I moved to Denmark in the summertime. When the days are long and light is plentiful. Where, for a season, the warm sun draws people out into the wide open spaces. Into the high brightness. In the short months before the long dark returns. Copenhagen was magic that summer. Enchanted. Twenty hours of daylight can do strange things to a mind and body coming out of hibernation. Sunburned men and women cycled through the crooked city streets. Sometimes barefoot. Always smiling. Shops closed for weeks to air out their staff. Busy boats filled the city’s canals. Commuters lingered on their walks home, visiting with friends at patio bars and stopping for ice creams along the harbor. At night, apartments and houses emptied their residents into gardens for endless dinners. The sun never really set, it merely reclined in the west until standing up at dawn. The children couldn’t sleep. Nobody could sleep. Nobody wanted to sleep. The Scandinavian summer is something of a revolution—a throwing off of routine and rules and the confinement of walls and clothes. Every precious summer day, a holiday. Nothing taken for granted. A bright reminder of all that is best in life.

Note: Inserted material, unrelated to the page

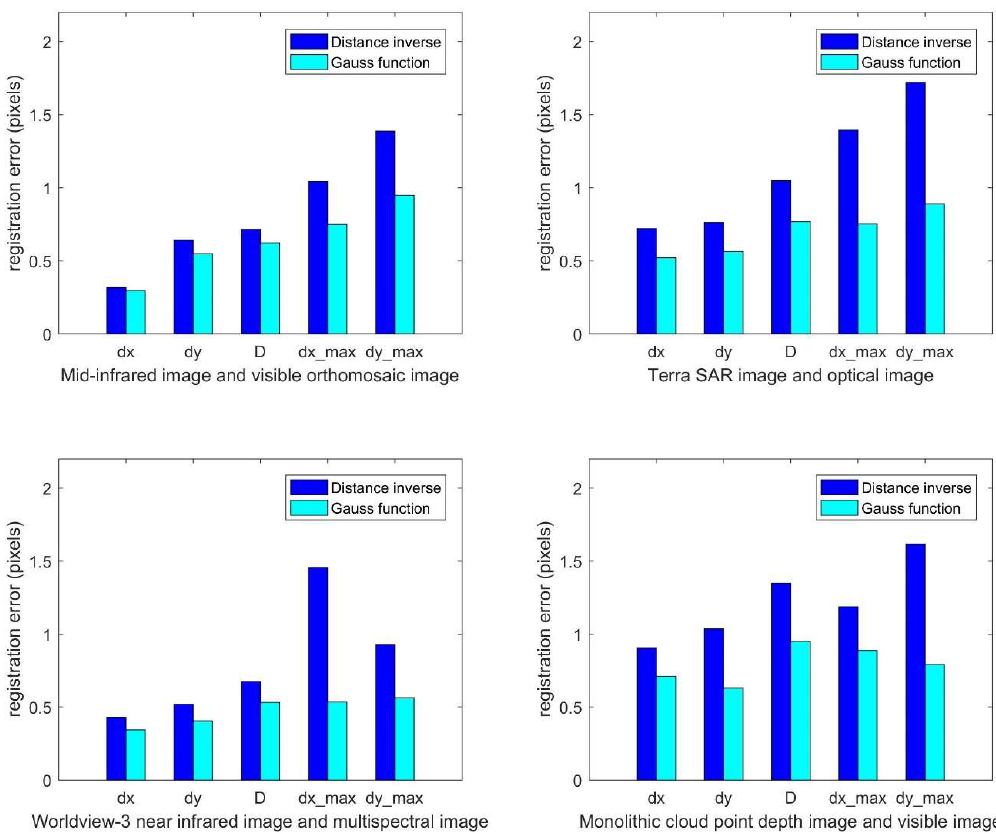
Figure 11 . Accuracy improvements from spatial weighting function in four multimodal datasets. Table 6. Quantitative evaluation comparison with the different spatial weighting function η in four multimodal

And then September came. The sun grew bashful. No more dinners in the garden. Autumn was a moment between extremes. The summer gold faded into gray by October, to wet gray by November, and then into cold wet gray by December. The contrast between summer and winter was profound—almost painful. As an American from the Midwest I knew about cold winters, but not this deep darkness. The long winter months are hard, arriving as an uninvited guest. Nordic people have always understood this and adapted. The combination of dreary weather and darkness is a recipe for despair. The winter season seems to offer only limitations. How then do the Danes manage the harshness of winter after winter, year after year? What inner lamp burns bright enough to keep people warm against the bleak midwinter, against the darkness?

I found the answer through the window of the house with the green door. The friends framed inside—a moving picture of good cheer—gathered together around the common things that combat the dark nights of the year as well as the dark nights of the soul: comfort food and camaraderie, woolen blankets, and bottles of wine. The Danes have a word for this shared warmth. It’s a word we do not have in English: hygge (pronounced hoo-gah). It means something like ‘cozy’ and ‘safe’ and ‘peaceful.’ Hygge smells like cinnamon and feels like a child’s Christmas. Maybe hygge is untranslatable because, like all the best things in life, it can’t be captured in mere words. Whether you’re trying to describe young love or the first moments of fatherhood, simple words are like ill-fitting clothes: undersized and unflattering. And while hygge can happen in any season or place, it is certainly most fully realized in the darkest moments of the year, when candles and fireplaces and twinkling bulbs and kindness are the best weapons we have against the gloom.

Winter is a collector of close comforts. The Englishman Thomas Cowper understood this unique quality of winter when he wrote, “O Winter! ruler of the inverted year...I crown thee king of intimate delights, fireside enjoyments, home-born happiness, and all the comforts that the lowly roof of undisturbed retirement, and the hours of long uninterrupted evening, know.” 

And that is, precisely, what I found inside the room with the candles in the window—comfort, delight, and happiness. In the presence of friends I found warmth against both the cold dark of winter and the common hardships of life. That night, the room with the glowing window became a sanctuary whose green door kept back the bleak weather and the black of night. Inside we were a handful of radiant souls pouring light out into the dark winter street. We were hopeful characters in a high northern story, sharing the unselfish light of hospitality and laughter and hope which are, and have always been, the great shield and sword against the melancholy shadow of the inverted year.